> _RECORDS SHOWN_:
# # #

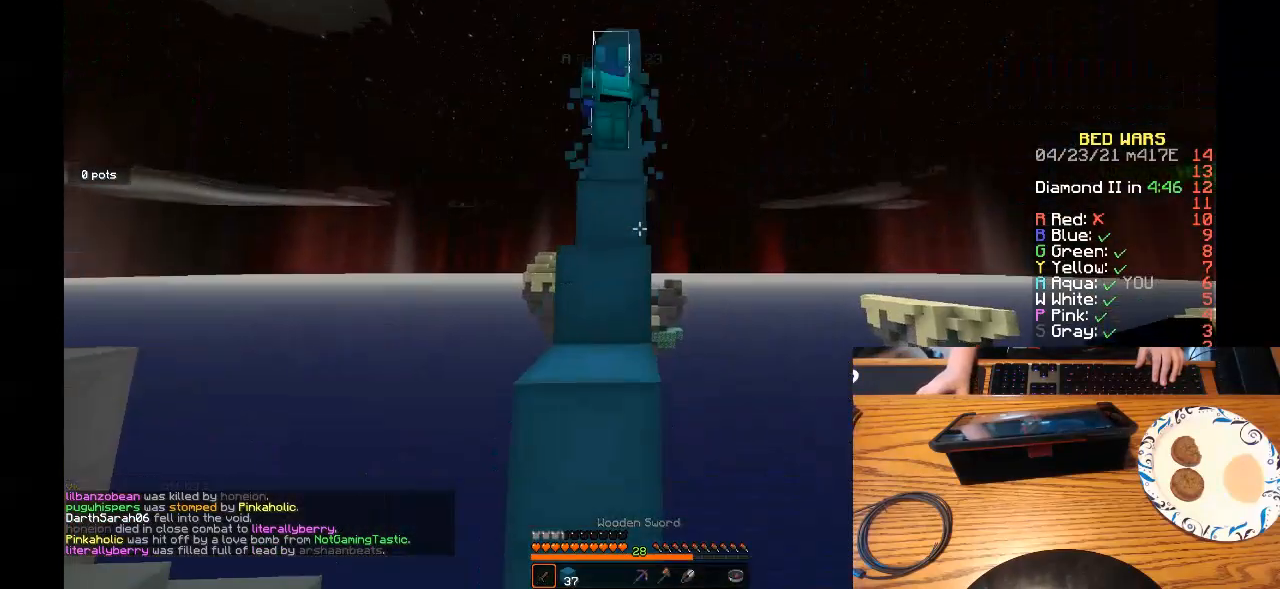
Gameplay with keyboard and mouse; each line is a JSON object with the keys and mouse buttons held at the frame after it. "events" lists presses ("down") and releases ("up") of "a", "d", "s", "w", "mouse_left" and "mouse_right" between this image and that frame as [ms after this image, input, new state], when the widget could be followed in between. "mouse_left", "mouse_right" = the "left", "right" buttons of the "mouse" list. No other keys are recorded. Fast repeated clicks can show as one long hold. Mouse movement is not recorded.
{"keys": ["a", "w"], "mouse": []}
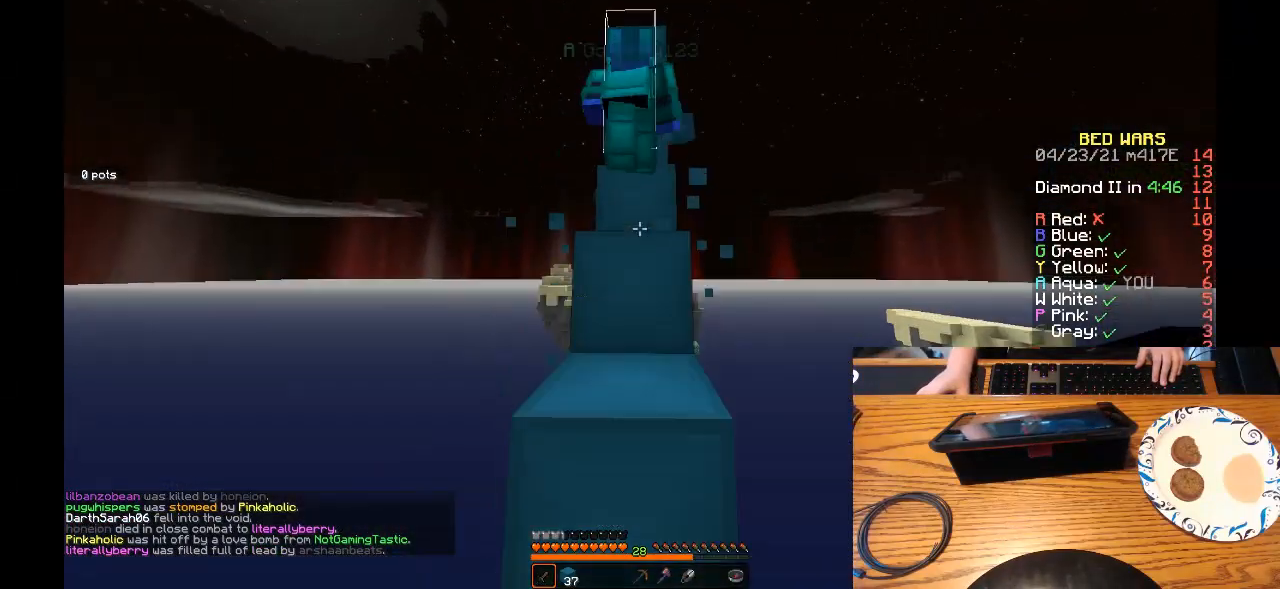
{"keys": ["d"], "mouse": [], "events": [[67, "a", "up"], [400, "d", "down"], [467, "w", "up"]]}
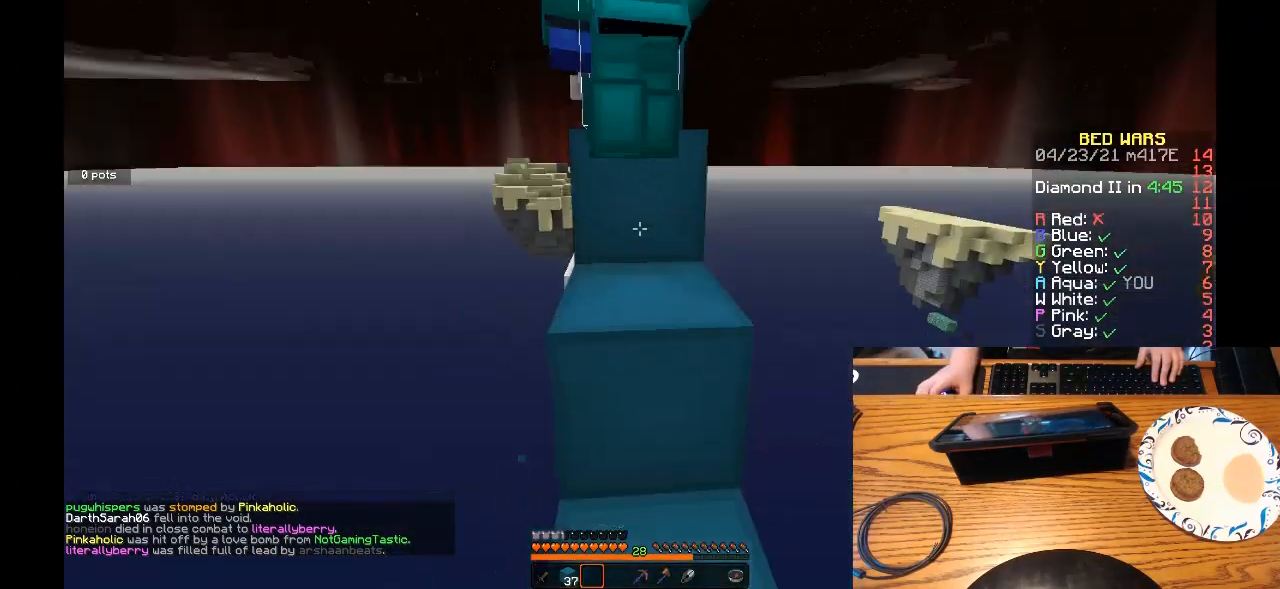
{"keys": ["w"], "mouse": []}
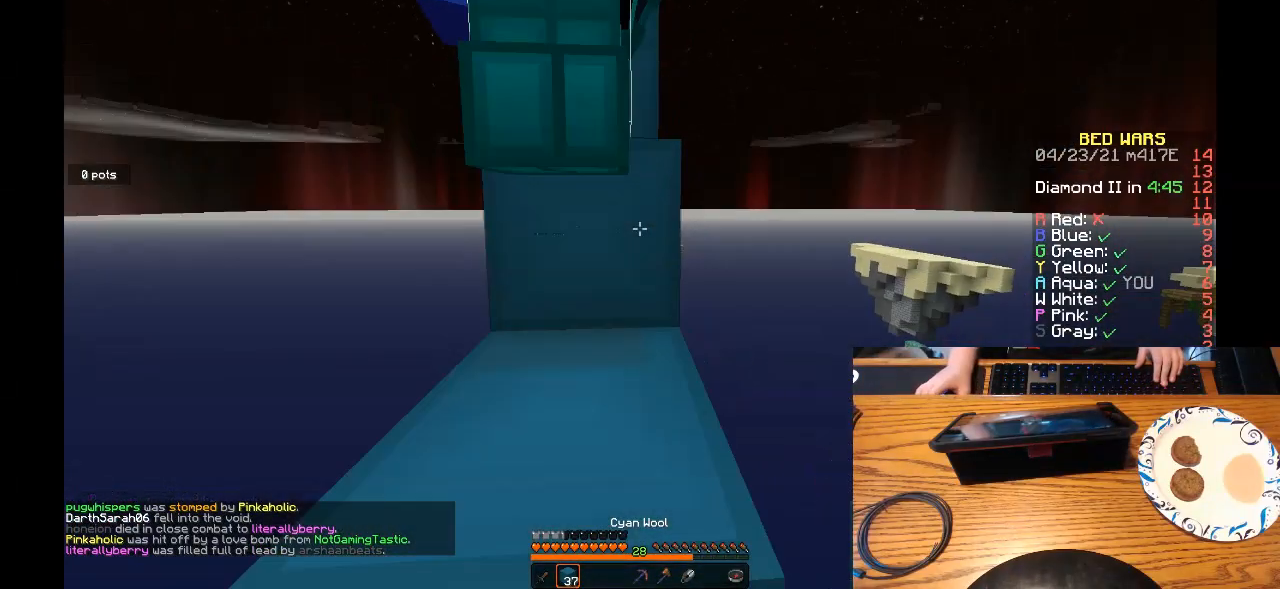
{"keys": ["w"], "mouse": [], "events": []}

# # #

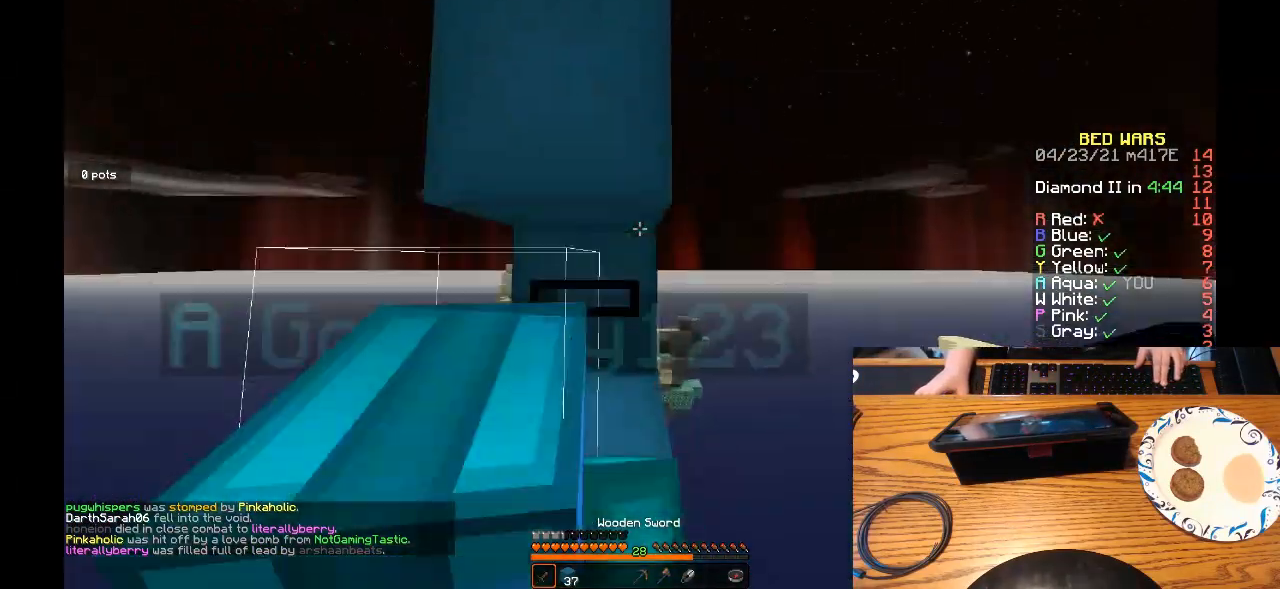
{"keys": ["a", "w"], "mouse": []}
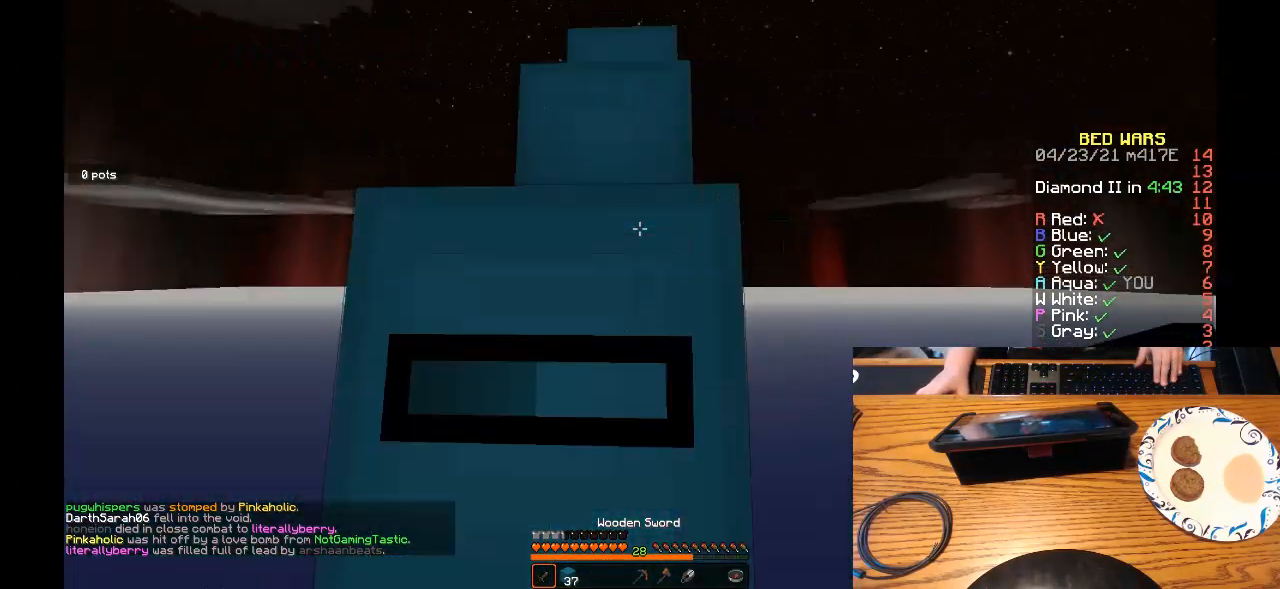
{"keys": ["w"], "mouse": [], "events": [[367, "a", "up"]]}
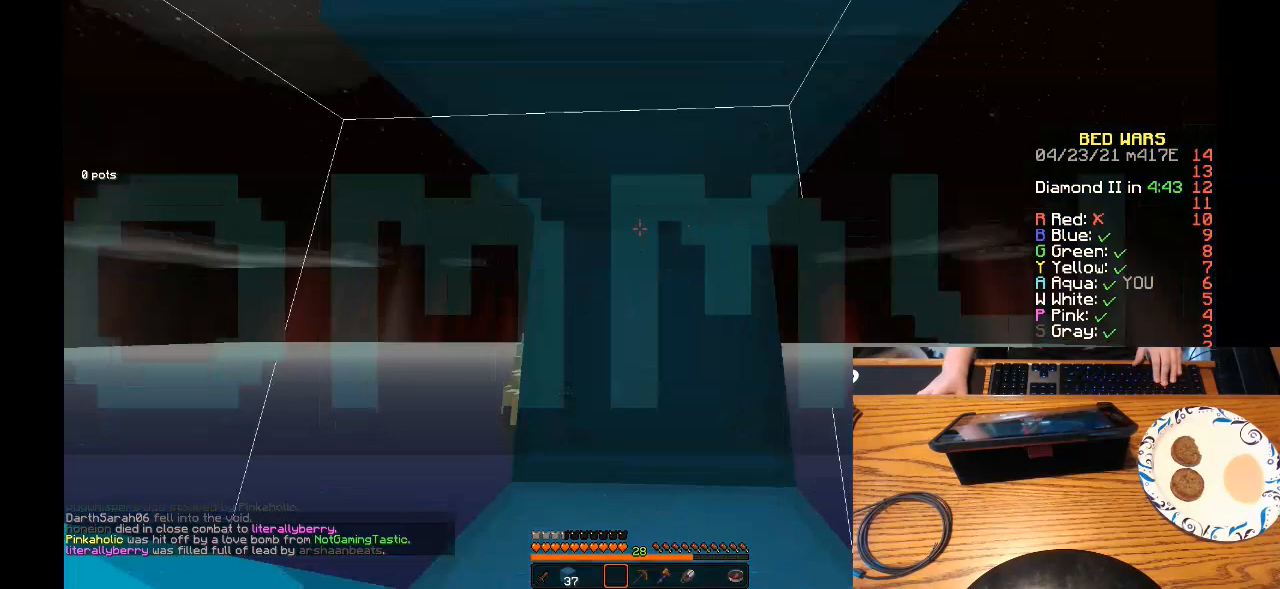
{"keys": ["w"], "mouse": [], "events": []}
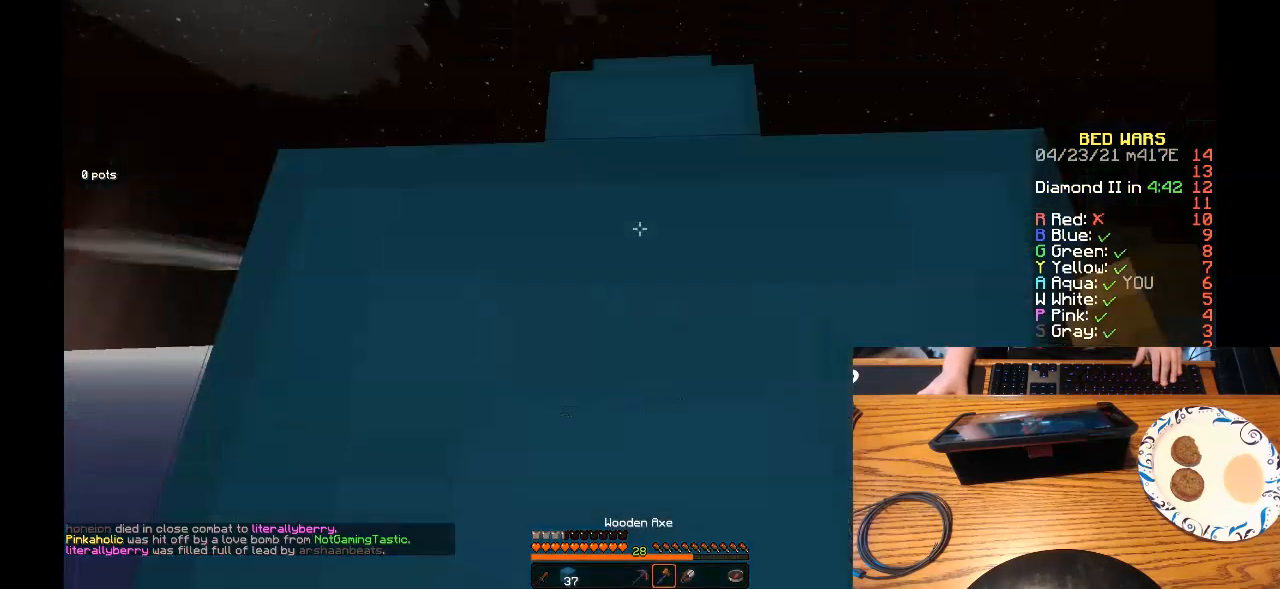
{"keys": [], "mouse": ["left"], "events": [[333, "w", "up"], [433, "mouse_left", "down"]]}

# # #

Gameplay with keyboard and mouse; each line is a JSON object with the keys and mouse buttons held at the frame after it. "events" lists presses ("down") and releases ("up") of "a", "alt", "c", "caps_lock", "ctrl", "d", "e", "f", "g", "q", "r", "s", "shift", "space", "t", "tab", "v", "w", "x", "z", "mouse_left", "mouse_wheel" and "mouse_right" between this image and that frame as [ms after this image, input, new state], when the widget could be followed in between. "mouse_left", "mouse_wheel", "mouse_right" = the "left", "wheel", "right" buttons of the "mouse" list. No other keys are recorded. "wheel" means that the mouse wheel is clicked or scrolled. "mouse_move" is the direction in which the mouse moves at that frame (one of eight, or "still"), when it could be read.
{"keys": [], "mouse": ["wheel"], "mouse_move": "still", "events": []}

# # #

> _EXERCISE_:
The lines sought are those in the data above that include the string "followed"; copy each one.

> _EXERCISE RESPONSE_:
Gameplay with keyboard and mouse; each line is a JSON object with the keys and mouse buttons held at the frame after it. "events" lists presses ("down") and releases ("up") of "a", "d", "s", "w", "mouse_left" and "mouse_right" between this image and that frame as [ms after this image, input, new state], when the widget could be followed in between. "mouse_left", "mouse_right" = the "left", "right" buttons of the "mouse" list. No other keys are recorded. Fast repeated clicks can show as one long hold. Mouse movement is not recorded.
Gameplay with keyboard and mouse; each line is a JSON object with the keys and mouse buttons held at the frame after it. "events" lists presses ("down") and releases ("up") of "a", "alt", "c", "caps_lock", "ctrl", "d", "e", "f", "g", "q", "r", "s", "shift", "space", "t", "tab", "v", "w", "x", "z", "mouse_left", "mouse_wheel" and "mouse_right" between this image and that frame as [ms after this image, input, new state], when the widget could be followed in between. "mouse_left", "mouse_wheel", "mouse_right" = the "left", "wheel", "right" buttons of the "mouse" list. No other keys are recorded. "wheel" means that the mouse wheel is clicked or scrolled. "mouse_move" is the direction in which the mouse moves at that frame (one of eight, or "still"), when it could be read.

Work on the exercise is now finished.